KABUL — Secretary of State John Kerry and President Hamid Karzai of Afghanistan smoothed over one of the worst patches in the difficult relationship between the United States and Afghanistan with a compromise Monday that settles — for now — a bitter dispute over the fate of Taliban prisoners deemed a threat to US forces.
Earlier Monday, the US military ceded control of the Parwan detention center near the Bagram military base north of Kabul, a year after the two sides agreed to transfer all prisoners to Afghan government control.
The transfer of Parwan, the last US-controlled jail in the country, is symbolic of the larger tension as US forces depart from Afghanistan after 13 years. The departing troops will leave behind a fragile democracy with untested ability to defend itself or safeguard the political and economic gains underwritten by billions in US spending.
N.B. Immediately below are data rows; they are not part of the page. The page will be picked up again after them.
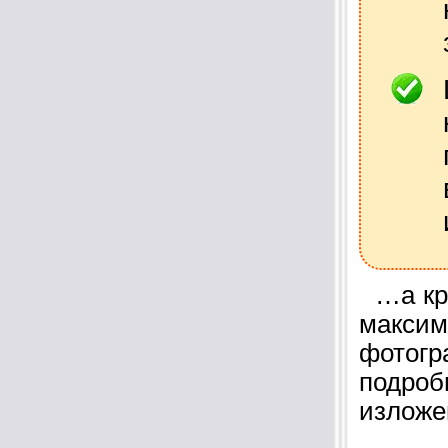
…а кро
макси
фотог
подро
излож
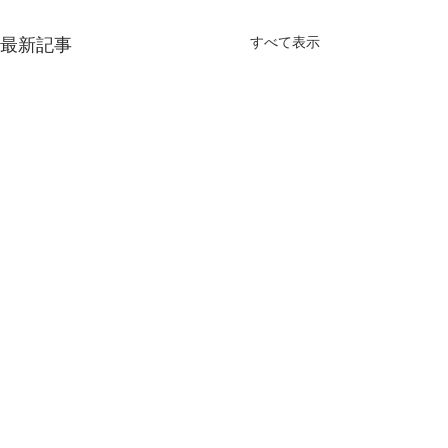
すべて表示
最新記事
コメント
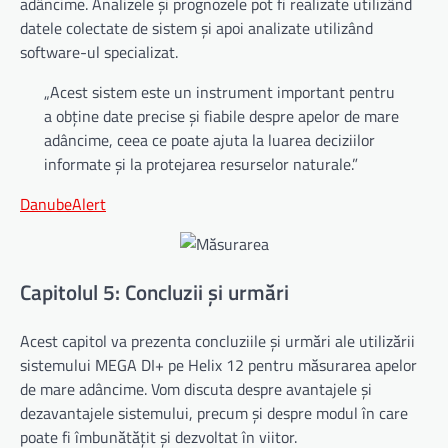
adâncime. Analizele și prognozele pot fi realizate utilizând
datele colectate de sistem și apoi analizate utilizând
software-ul specializat.
„Acest sistem este un instrument important pentru
a obține date precise și fiabile despre apelor de mare
adâncime, ceea ce poate ajuta la luarea deciziilor
informate și la protejarea resurselor naturale.”
DanubeAlert
Capitolul 5: Concluzii și urmări
Acest capitol va prezenta concluziile și urmări ale utilizării
sistemului MEGA DI+ pe Helix 12 pentru măsurarea apelor
de mare adâncime. Vom discuta despre avantajele și
dezavantajele sistemului, precum și despre modul în care
poate fi îmbunătățit și dezvoltat în viitor.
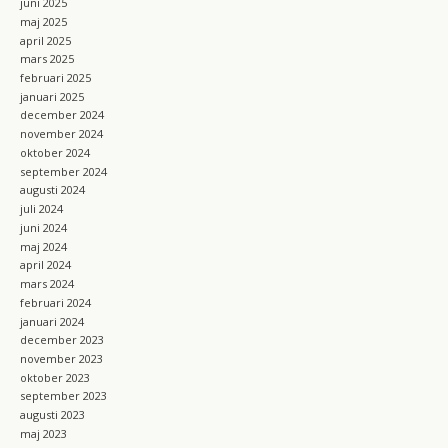
juni 2025
maj 2025
april 2025
mars 2025
februari 2025
januari 2025
december 2024
november 2024
oktober 2024
september 2024
augusti 2024
juli 2024
juni 2024
maj 2024
april 2024
mars 2024
februari 2024
januari 2024
december 2023
november 2023
oktober 2023
september 2023
augusti 2023
maj 2023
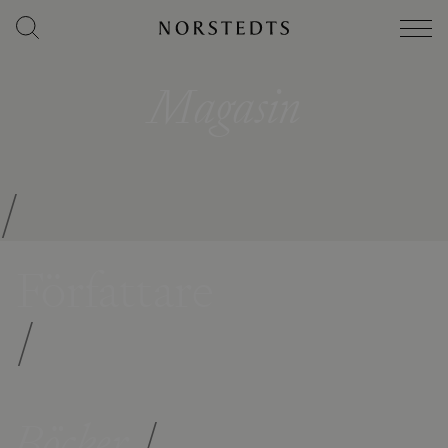
Magasin
/
Författare
/
Böcker
/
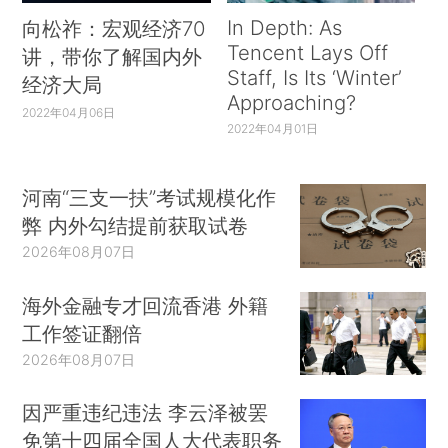
In Depth: As
向松祚：宏观经济70
Tencent Lays Off
讲，带你了解国内外
Staff, Is Its ‘Winter’
经济大局
Approaching?
2022年04月06日
2022年04月01日
河南“三支一扶”考试规模化作
弊 内外勾结提前获取试卷
2026年08月07日
海外金融专才回流香港 外籍
工作签证翻倍
2026年08月07日
因严重违纪违法 李云泽被罢
免第十四届全国人大代表职务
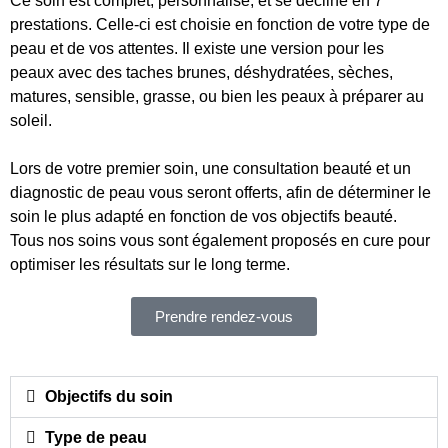
Ce soin est complet, personnalisé, et se décline en 7
prestations. Celle-ci est choisie en fonction de votre type de
peau et de vos attentes. Il existe une version pour les
peaux avec des taches brunes, déshydratées, sèches,
matures, sensible, grasse, ou bien les peaux à préparer au
soleil.
Lors de votre premier soin, une consultation beauté et un
diagnostic de peau vous seront offerts, afin de déterminer le
soin le plus adapté en fonction de vos objectifs beauté.
Tous nos soins vous sont également proposés en cure pour
optimiser les résultats sur le long terme.
Prendre rendez-vous
Objectifs du soin
Type de peau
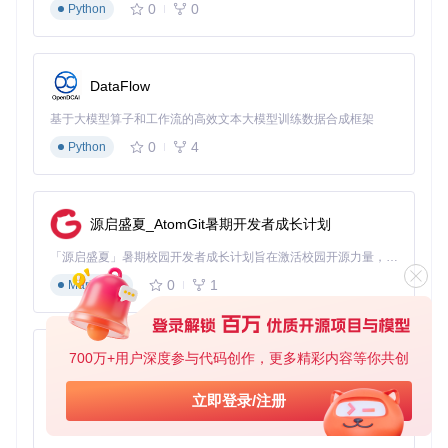
如需删除或重命名账号，使用对应功能按钮
0
0
Python
账号安全管理
定期通过"导出账号信息"备份数据
DataFlow
敏感账号可设置切换密码保护
配置模板：WaveTools/Depend/AppDataController.cs
基于大模型算子和工作流的高效文本大模型训练数据合成框架
如何用抽卡记录功能解决数据追踪问题
0
4
Python
适用场景
：需要统计抽卡概率、规划资源或记录收藏的玩家
获取抽卡记录
源启盛夏_AtomGit暑期开发者成长计划
进入"抽卡统计"模块
点击"获取抽卡记录"按钮开始数据同步
「源启盛夏」暑期校园开发者成长计划旨在激活校园开源力量，通过积分激励、认证扶持、资源倾斜等形式，引导高校组织和开发者完成「入驻 — 建项目 — 做贡献 — 获认证 — 得资源」的完整闭环。无论你是想带领社团入驻平台的组织者，还是希望用代码贡献证明自己的开发者，都能在这里找到属于你的成长路径。
等待系统自动采集最近抽卡数据
0
1
Markdown
分析抽卡数据
查看"记录详情"区域的总抽数和五星/四星获取率
700万+用户深度参与代码创作，更多精彩内容等你共创
py-xiaozhi
在"抽卡详情"面板查看具体抽卡结果和时间
关注"距离上一个五星"计数，合理规划抽卡策略
基于Python的Xiaozhi AI，适用于想要完整Xiaozhi体验而无需拥有专用硬件的用户。
立即登录/注册
数据管理与导出
0
1
Python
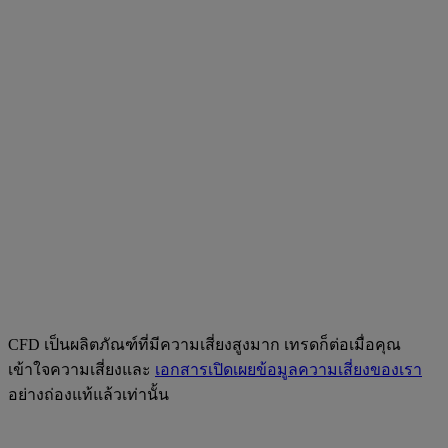
CFD เป็นผลิตภัณฑ์ที่มีความเสี่ยงสูงมาก เทรดก็ต่อเมื่อคุณ
เข้าใจความเสี่ยงและ
เอกสารเปิดเผยข้อมูลความเสี่ยงของเรา
อย่างถ่องแท้แล้วเท่านั้น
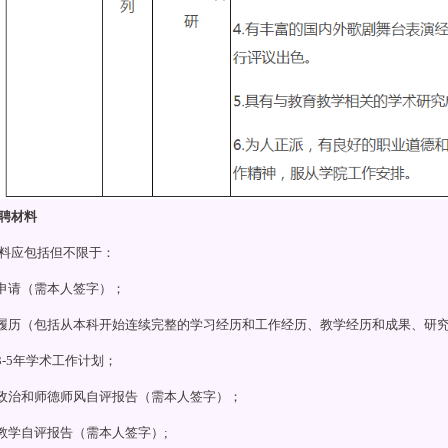
聘材料
料应包括但不限于：
人申请（需本人签字）；
细履历（包括从本科开始连续完整的学习经历和工作经历、教学经历和成果、研
来3-5年学术工作计划；
想政治和师德师风自评报告（需本人签字）；
育教学自评报告（需本人签字）;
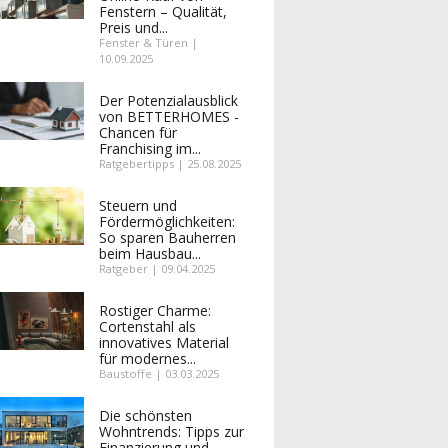
Fenstern – Qualität,
Preis und...
Fenster & Türen |
10.09.2025
Der Potenzialausblick
von BETTERHOMES -
Chancen für
Franchising im...
Ratgebertipps | 25.08.2025
Steuern und
Fördermöglichkeiten:
So sparen Bauherren
beim Hausbau...
Ratgeber | 09.04.2025
Rostiger Charme:
Cortenstahl als
innovatives Material
für modernes...
Baustoffe | 03.03.2025
Die schönsten
Wohntrends: Tipps zur
Finanzierung und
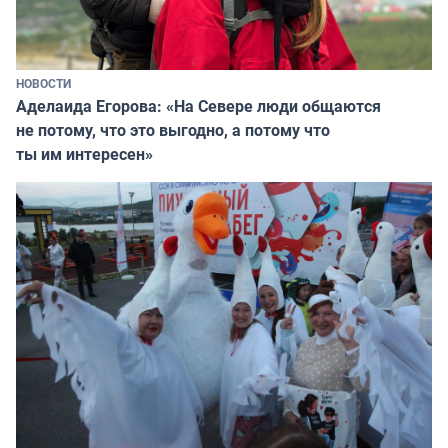
НОВОСТИ
Аделаида Егорова: «На Севере люди общаются
не потому, что это выгодно, а потому что
ты им интересен»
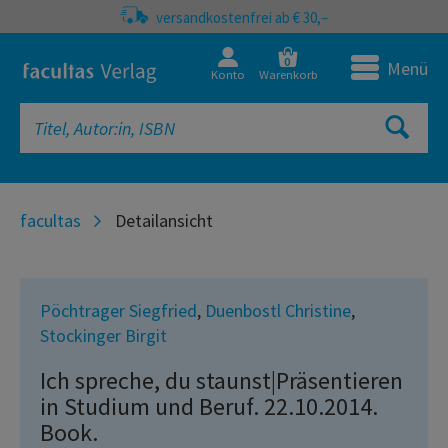
versandkostenfrei ab € 30,–
0
Menü
Konto
Warenkorb
facultas
Detailansicht
Pöchtrager Siegfried
,
Duenbostl Christine
,
Stockinger Birgit
Ich spreche, du staunst|Präsentieren
in Studium und Beruf. 22.10.2014.
Book.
With a self-imposed deadline of December 2014 for American combat forces to leave Afghanistan, the Obama administration is trying to shape a less volatile relationship with Karzai while insisting on a clean election next year to replace him.
Kerry and Karzai said Monday they had helpful discussions about the prospect of reconciliation with the Taliban, but gave few specifics beyond saying that both the United States and Afghanistan have just one motive in talking with the militants: to bring them to the peace table.
Kerry put his long friendship with Karzai on full display Monday, praising him for courage and endurance while Karzai repeatedly thanked Kerry and other American officials for sticking by him.
‘‘You, I think, stand on the brink of a remarkable legacy for having brought Afghanistan through an amazingly difficult time,’’ Kerry told Karzai. ‘‘There are still difficulties ahead; there are still challenges.’’
Kerry knows the unpredictable Afghan leader well and was a frequent intermediary for President Obama while serving in the Senate before becoming secretary of state last month.
The two nations are trying to sort out difficult issues that often pit US goals for the security of its forces and American interests against Karzai’s keen sense of national sovereignty. The largest of these issues remains open: whether any US forces that remain in the country for training and counterterrorism operations after 2014 would be immune from prosecution under Afghan law.
US officials say that protection is essential for a long-term joint security agreement, but it will be a hard sell to Afghans. The same dispute sank a hoped-for security agreement that would have left a training and stability force in Iraq.
Washington says it would be foolish to think the process of separating US and Afghan control will be smooth, and some of Karzai’s recent statements are Exhibit A.
The new defense secretary, Chuck Hagel, canceled a news conference with Karzai earlier this month after Karzai was widely quoted accusing the Obama administration of colluding with the Taliban insurgency that has tried to overthrow him for a decade. The remark angered US officials and many in Congress.
Kerry and others have assured Karzai that direct talks between the United States and the Taliban remain on hold, and Karzai claimed Monday that his complaint had been misunderstood.
Karzai attempted to put into context some of his recent inflammatory remarks, particularly his accusation that US troops had tortured civilians outside Kabul.
‘‘When I say something to this effect, it’s not to offend our allies but to correct the offense,’’ Karzai said. ‘‘I am the president of this country. It’s my job to provide all the protection I can’’ for Afghans.
Kerry seemed ready to let the matter slide.
‘‘I am confident that the president absolutely does not believe the United States has any interest except to see the Taliban come to the table to make peace,’’ while helping Afghanistan defend itself, he said at their press conference.
Kerry focused largely on his appreciation of the US contribution in Afghanistan. With the handover of the Parwan detention center and the US announcement last week that troops would be gradually removed from Wardak province, it appears that Karzai’s most vehement demands have had an impact.
Details of the prison transfer deal were scant, such as whether the United States would maintain veto power over the release of 30 to 40 ‘‘enduring security threats,’’ who American officials say still pose a serious danger to US and Afghan troops.
‘‘It is important for the people of Afghanistan,’’ Karzai said of the prison, which has been a symbol of sometimes heavy-handed US military control.
It is unclear whether the US mechanism of ‘‘administrative detention,’’ under which some detainees remain in custody without trial, would be continued under Afghan control.